Hatta genellikle insan hayatı, içsel dengeleri kurmaya çalışmakla ve iradi zorlamalara rağmen istemediğimiz şeyleri yapmak, istediklerimizi yapamamakla geçebiliyor.

"İradenin gri alanı" diye adlandırdığım şey, tam da bu.

Öte yandan, yarım yamalak çalışsalar da, günebakanların ve karıncaların aksine, biyolojik olarak böyle mekanizmalar barındıran gelişmiş bir sinir sistemimiz var.

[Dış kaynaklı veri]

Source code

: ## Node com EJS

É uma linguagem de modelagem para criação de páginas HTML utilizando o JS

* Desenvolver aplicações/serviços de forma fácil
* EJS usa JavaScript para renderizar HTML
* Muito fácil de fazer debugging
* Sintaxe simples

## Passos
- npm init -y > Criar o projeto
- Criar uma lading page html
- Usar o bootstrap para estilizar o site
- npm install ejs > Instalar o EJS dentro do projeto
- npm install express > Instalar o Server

Geçen programda,Klüver-Bucy sendromuna tutulan bir kişinin bu tür iradi mekanizmalardaki bozukluk sonucu ortaya çıkan mücadelesini ve sonu hapis cezasıyla biten sapkın davranışlarını konu etmiştik.

Şimdi konuyu metafizik çerçeveye oturtalım: 

Her daim düzgün çalışan irademiz olsa bile, evrende her şeyin önceden belirlenmiş bir nedensellik ağı içinde hareket ettiği doğruysa, bizim özgürce aldığımızı sandığımız her karar, attığımız her adım, aslında bir yanılsama olabilir mi?

Yani, nörobilimsel açıdan irade yetisine sahip canlılar olduğumuz halde bile, felsefi açıdan bu iradenin özgür olmadığı, hatta olamayacağı iddiası hakkında nasıl düşünmeliyiz?

Bu da, gelecek haftanın konusu olacak.